The weight of adults in a certain city has a mean of 130 lbs, with a standard deviation of 41 lbs. A sample of 25 adults living in one of the kebeles of the city is found to have a mean weight of 129 lbs. Does this mean the residents of the kebele weight significantly less on the basis of the 1% level of significance and construct 99% confidence interval of sample weight? (Assume the normal population.)
To determine whether the residents of the kebele weigh significantly less compared to the overall population, we can conduct a hypothesis test and construct a confidence interval.
Hypothesis Test:
1. Null Hypothesis (H0): The residents of the kebele weigh the same as the overall population.
2. Alternative Hypothesis (H1): The residents of the kebele weigh significantly less than the overall population.
To conduct the hypothesis test, we can use the t-test since we have a sample size of 25 (which is less than 30) and we do not know the population standard deviation, but we do know the sample standard deviation.
Calculate the t-statistic:
t = (sample mean - population mean) / (sample standard deviation / sqrt(sample size))
t = (129 - 130) / (41 / sqrt(25))
t = -1 / (41 / 5)
t = -0.122
To determine if the t-statistic is significant at the 1% level of significance, we need to compare it to the critical t-value.
The critical t-value can be found using a t-table or a statistical software.
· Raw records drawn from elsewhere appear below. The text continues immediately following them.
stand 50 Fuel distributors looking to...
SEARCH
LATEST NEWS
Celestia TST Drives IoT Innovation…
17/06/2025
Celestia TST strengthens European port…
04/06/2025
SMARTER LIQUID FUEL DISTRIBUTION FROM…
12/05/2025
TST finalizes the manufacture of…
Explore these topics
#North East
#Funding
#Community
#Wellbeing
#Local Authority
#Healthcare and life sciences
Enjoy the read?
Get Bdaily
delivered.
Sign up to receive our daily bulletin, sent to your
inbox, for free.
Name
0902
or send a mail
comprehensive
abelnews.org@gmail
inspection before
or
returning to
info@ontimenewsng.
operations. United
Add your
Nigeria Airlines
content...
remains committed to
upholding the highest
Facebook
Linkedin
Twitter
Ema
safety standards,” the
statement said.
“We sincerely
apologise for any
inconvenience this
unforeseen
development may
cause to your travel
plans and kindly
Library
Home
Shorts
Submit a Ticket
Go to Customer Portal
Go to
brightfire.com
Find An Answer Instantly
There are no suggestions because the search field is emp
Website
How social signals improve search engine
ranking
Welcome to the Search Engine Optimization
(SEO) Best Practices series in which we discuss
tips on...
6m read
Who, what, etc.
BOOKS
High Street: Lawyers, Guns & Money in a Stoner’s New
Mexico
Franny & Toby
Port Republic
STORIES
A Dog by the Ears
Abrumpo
For a one-tailed test at a 1% level of significance with 24 degrees of freedom (sample size - 1), the critical t-value is approximately 2.492.
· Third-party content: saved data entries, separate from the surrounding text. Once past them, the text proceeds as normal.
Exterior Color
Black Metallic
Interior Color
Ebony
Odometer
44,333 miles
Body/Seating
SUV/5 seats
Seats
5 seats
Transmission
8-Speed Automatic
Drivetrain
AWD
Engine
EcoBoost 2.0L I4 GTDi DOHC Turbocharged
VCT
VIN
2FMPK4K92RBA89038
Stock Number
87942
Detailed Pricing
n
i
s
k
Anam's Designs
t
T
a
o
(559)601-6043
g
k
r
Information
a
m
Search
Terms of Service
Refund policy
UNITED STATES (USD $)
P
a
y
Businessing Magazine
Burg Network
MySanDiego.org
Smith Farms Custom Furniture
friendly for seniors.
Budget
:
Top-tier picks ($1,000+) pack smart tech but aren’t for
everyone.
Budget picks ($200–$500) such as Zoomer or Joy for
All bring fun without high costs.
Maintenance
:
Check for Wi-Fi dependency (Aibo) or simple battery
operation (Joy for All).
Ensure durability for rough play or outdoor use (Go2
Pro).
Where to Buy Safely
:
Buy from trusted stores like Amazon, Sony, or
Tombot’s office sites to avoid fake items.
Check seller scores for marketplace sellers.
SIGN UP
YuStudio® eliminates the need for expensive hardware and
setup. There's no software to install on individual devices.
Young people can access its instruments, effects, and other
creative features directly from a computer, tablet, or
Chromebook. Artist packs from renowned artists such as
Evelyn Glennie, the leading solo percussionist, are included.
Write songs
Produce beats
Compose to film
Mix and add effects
Since the absolute value of the calculated t-statistic (-0.122) is less than the critical t-value (2.492), we fail to reject the null hypothesis. This means that there is insufficient evidence to conclude that the residents of the kebele weigh significantly less than the overall population.
Confidence Interval:
To construct a 99% confidence interval for the sample weight, we can use the formula:
Confidence interval = sample mean ± (critical value * standard error)
The critical value can be found using a t-table or a statistical software. For a 99% confidence level and 24 degrees of freedom, the critical value is approximately 2.797.
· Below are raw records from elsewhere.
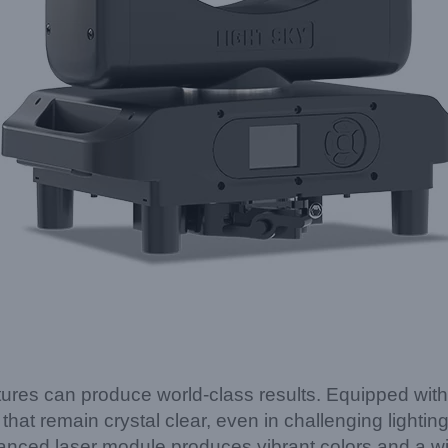
res can produce world-class results. Equipped with a
hat remain crystal clear, even in challenging lightin
vanced laser module produces vibrant colors and a w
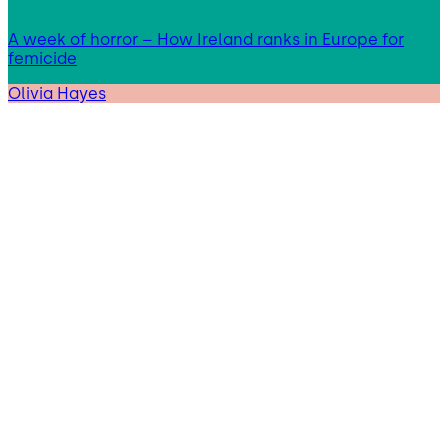
A week of horror – How Ireland ranks in Europe for
femicide
Olivia Hayes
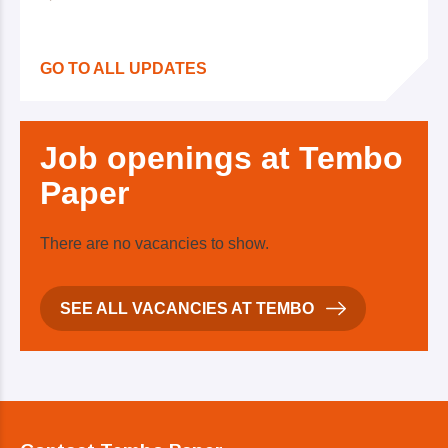
GO TO ALL UPDATES
Job
openings at Tembo
Paper
There are no vacancies to show.
SEE ALL VACANCIES AT TEMBO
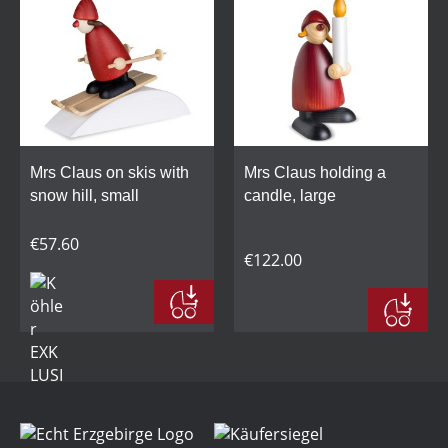
Mrs Claus on skis with
Mrs Claus holding a
snow hill, small
candle, large
€57.60
€122.00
The standard error can be calculated as the standard deviation of the population divided by the square root of the sample size:
Standard error = 41 / sqrt(25)
Standard error = 8.2
Substituting the values into the formula:
Confidence interval = 129 ± (2.797 * 8.2)
Confidence interval = 129 ± 22.924
Confidence interval = (106.076, 151.924)
Therefore, we can be 99% confident that the true population mean weight lies between 106.076 lbs and 151.924 lbs based on the sample data.